Atrocities on Iraqi prisoners 'un-American': US Wednesday, May 5 2004 09:14 Hrs (IST)
Washington:
US administration officials have been scrambling to persuade the world that the US military's abuse of Iraqi prisoners was an aberration and that the guilty would be punished.
That assurance was given yesterday (May 4, 2004) through the media by National Security Adviser Condoleezza Rice, Defence Secretary Donald Rumsfeld, Secretary of State Colin Powell and his deputy, Richard Armitage.

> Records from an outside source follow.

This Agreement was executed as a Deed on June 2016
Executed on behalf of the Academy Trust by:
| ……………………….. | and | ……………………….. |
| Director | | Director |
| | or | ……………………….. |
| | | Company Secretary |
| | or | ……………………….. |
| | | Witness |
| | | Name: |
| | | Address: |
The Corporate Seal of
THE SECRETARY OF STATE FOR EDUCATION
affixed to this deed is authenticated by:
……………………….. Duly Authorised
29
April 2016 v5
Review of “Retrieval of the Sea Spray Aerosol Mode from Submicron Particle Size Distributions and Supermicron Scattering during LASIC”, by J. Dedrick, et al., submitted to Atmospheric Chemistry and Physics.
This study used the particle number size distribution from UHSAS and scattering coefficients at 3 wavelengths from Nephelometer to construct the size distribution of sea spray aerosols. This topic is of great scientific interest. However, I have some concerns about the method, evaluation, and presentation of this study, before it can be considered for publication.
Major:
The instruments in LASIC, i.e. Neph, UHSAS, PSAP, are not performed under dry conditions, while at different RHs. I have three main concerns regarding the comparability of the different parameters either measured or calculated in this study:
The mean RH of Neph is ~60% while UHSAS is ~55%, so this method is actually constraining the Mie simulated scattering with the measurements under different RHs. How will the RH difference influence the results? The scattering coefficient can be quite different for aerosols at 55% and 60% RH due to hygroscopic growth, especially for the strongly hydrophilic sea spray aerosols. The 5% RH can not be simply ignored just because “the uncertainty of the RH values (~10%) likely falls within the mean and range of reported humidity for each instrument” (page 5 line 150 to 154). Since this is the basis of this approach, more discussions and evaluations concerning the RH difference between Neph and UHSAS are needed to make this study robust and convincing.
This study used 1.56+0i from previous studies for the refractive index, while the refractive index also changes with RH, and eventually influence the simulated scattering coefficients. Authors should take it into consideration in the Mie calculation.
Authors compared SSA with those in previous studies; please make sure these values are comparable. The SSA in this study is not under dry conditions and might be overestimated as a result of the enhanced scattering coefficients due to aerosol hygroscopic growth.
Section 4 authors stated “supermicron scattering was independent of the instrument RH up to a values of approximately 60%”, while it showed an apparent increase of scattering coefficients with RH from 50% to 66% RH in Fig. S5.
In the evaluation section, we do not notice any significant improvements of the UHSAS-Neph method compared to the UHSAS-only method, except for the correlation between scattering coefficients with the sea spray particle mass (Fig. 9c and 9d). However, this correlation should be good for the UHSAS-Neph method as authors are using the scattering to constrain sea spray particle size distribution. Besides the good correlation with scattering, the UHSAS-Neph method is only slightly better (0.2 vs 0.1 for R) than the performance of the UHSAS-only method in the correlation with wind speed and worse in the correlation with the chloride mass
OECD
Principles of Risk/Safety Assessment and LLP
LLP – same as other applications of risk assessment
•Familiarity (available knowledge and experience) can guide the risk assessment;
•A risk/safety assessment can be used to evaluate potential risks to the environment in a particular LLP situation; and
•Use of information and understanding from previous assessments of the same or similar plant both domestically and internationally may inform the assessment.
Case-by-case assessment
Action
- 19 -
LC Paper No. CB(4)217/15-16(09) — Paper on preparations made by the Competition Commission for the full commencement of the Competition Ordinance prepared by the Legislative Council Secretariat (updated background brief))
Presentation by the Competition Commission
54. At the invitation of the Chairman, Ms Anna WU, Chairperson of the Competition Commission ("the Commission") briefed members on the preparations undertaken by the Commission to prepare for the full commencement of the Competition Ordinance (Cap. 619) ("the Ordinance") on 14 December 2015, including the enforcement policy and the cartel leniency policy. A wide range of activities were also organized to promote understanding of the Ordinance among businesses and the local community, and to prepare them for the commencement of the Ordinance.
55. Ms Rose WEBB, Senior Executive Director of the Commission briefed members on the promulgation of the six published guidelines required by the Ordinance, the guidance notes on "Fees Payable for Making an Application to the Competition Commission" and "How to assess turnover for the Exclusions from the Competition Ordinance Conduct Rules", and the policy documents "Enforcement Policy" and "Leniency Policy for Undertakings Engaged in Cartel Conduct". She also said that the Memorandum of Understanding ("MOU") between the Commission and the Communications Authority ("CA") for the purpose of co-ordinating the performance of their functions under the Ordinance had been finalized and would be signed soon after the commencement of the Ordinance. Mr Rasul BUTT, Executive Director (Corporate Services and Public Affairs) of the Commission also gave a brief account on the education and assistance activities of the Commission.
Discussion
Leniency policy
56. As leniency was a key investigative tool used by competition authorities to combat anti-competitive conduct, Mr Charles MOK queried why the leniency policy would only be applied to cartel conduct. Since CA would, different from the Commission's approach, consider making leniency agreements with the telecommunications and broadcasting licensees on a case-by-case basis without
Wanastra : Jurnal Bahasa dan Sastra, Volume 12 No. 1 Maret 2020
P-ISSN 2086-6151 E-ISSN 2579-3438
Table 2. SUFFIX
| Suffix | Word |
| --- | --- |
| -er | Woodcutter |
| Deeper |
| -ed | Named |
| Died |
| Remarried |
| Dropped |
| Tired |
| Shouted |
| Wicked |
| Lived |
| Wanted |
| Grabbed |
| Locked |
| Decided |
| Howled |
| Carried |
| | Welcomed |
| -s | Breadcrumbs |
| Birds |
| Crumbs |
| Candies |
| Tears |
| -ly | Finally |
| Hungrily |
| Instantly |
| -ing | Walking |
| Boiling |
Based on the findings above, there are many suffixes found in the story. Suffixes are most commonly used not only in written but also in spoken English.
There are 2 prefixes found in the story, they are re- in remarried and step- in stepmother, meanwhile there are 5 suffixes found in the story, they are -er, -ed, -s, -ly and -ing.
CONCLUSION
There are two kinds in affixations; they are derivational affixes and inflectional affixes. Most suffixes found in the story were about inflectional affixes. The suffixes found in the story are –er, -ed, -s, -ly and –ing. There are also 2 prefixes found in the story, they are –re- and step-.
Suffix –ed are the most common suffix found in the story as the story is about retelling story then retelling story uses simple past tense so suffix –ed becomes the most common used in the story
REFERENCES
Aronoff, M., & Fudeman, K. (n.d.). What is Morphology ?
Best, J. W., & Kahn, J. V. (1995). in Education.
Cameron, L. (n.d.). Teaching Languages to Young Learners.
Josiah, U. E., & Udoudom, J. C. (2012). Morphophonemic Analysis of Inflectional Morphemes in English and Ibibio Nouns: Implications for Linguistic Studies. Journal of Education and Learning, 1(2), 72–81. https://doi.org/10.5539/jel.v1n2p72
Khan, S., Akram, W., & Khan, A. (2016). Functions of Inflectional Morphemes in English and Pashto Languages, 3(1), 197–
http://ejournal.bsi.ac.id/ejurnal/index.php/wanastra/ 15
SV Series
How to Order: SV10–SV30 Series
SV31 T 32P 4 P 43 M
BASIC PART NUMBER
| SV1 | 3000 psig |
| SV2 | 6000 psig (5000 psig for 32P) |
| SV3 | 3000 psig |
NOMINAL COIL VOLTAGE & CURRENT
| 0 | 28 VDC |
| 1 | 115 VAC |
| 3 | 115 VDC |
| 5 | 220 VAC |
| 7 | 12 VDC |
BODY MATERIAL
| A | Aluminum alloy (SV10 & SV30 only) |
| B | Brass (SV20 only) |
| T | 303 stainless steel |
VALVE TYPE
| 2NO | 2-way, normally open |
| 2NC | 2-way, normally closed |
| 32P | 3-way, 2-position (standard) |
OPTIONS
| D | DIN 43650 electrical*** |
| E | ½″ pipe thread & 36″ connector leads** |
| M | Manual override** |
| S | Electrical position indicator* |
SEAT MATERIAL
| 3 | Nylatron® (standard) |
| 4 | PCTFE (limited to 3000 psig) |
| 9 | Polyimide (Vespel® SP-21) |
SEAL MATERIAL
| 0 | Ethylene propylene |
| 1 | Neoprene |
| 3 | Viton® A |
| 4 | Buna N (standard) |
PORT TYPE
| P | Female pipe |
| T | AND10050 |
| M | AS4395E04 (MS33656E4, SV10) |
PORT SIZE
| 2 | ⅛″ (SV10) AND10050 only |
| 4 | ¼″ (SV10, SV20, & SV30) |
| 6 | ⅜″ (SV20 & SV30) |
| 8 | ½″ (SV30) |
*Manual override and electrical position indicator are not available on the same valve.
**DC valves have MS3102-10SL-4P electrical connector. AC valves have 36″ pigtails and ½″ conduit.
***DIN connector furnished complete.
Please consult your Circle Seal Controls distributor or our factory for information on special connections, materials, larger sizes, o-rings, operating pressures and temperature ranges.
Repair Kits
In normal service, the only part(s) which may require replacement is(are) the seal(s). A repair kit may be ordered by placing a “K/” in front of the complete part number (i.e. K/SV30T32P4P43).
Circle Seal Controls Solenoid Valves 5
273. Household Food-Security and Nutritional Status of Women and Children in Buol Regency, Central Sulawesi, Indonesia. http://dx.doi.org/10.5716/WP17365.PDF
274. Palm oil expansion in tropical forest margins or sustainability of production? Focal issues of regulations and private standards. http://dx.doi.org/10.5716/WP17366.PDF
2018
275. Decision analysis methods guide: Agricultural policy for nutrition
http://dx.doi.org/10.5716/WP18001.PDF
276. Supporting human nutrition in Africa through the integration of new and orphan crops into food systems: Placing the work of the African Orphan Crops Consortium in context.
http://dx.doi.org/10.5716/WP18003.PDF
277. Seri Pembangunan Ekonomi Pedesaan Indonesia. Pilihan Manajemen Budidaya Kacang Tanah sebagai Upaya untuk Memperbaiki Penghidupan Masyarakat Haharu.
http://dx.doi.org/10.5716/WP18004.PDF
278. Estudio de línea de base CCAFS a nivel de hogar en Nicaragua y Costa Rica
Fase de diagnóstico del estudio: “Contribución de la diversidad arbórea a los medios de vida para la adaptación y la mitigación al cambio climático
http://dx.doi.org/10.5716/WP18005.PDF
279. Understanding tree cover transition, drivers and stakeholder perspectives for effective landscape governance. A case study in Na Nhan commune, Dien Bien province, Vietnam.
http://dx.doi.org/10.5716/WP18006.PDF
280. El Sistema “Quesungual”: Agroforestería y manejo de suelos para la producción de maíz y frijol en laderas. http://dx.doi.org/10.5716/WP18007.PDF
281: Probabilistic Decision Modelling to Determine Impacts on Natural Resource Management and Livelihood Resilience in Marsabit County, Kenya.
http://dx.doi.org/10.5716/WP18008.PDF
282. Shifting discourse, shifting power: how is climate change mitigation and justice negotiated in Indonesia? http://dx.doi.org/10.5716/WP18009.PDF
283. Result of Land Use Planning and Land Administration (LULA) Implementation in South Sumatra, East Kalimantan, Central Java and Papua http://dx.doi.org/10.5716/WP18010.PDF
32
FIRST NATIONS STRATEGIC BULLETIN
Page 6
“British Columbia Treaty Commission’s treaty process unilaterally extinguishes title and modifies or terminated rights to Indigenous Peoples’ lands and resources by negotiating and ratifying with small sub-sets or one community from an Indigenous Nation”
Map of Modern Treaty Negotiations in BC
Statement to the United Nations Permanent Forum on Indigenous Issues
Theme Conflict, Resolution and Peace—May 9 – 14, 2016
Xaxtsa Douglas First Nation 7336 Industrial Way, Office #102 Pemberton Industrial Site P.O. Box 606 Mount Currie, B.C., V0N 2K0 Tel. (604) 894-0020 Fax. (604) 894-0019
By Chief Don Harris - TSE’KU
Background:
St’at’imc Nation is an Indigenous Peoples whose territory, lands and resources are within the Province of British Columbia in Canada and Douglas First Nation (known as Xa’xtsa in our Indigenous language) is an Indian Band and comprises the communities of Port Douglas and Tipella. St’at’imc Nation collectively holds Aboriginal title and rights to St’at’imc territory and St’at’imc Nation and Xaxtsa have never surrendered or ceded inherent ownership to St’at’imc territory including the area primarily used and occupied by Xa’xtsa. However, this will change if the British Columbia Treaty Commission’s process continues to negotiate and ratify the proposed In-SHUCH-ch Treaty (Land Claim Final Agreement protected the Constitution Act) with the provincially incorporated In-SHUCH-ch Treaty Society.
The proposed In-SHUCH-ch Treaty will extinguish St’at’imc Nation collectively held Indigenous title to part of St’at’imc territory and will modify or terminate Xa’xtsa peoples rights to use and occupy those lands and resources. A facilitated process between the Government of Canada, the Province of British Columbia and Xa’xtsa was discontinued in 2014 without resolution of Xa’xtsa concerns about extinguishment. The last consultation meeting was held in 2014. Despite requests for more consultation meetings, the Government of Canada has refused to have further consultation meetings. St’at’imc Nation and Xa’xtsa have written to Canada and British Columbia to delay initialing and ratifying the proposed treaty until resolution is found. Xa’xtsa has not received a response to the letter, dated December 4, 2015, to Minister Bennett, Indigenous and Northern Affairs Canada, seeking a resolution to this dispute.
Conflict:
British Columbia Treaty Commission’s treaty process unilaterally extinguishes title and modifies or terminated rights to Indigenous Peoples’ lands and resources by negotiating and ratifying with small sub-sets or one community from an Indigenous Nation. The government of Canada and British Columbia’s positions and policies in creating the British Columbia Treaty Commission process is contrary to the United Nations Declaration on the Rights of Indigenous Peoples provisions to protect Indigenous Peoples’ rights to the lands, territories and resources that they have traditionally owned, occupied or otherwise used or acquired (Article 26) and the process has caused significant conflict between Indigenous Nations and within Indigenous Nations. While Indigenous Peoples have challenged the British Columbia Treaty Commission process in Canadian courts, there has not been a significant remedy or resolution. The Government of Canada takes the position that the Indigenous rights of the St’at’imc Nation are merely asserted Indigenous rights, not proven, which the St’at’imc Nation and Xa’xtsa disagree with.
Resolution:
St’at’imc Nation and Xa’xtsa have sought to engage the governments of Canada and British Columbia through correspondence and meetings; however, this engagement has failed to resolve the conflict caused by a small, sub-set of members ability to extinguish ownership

The US State Department had planned to release at noon today (May 5, 2004) the details of the actions the administration had taken in pursuance of the human rights report, in which it had condemned or criticized almost all nations in the world. With the atrocities by American jailors against war prisoners in the background, it decided to postpone the release of that report.
The Defence Department will take all actions necessary to find out what happened at Abu Ghraib prison in Iraq and see that the appropriate actions are taken, the department's top civilian leader said yesterday.
US Congress was meanwhile very angry because the administration has not informed it of what happened.
Defence Secretary Rumsfeld told the media that the matter of alleged abuse of prisoners by US military personnel would be pursued properly under the Uniform Code of Military Justice.
"The actions of the soldiers in those photographs are totally unacceptable and un-American," Rumsfeld said during a Pentagon press conference.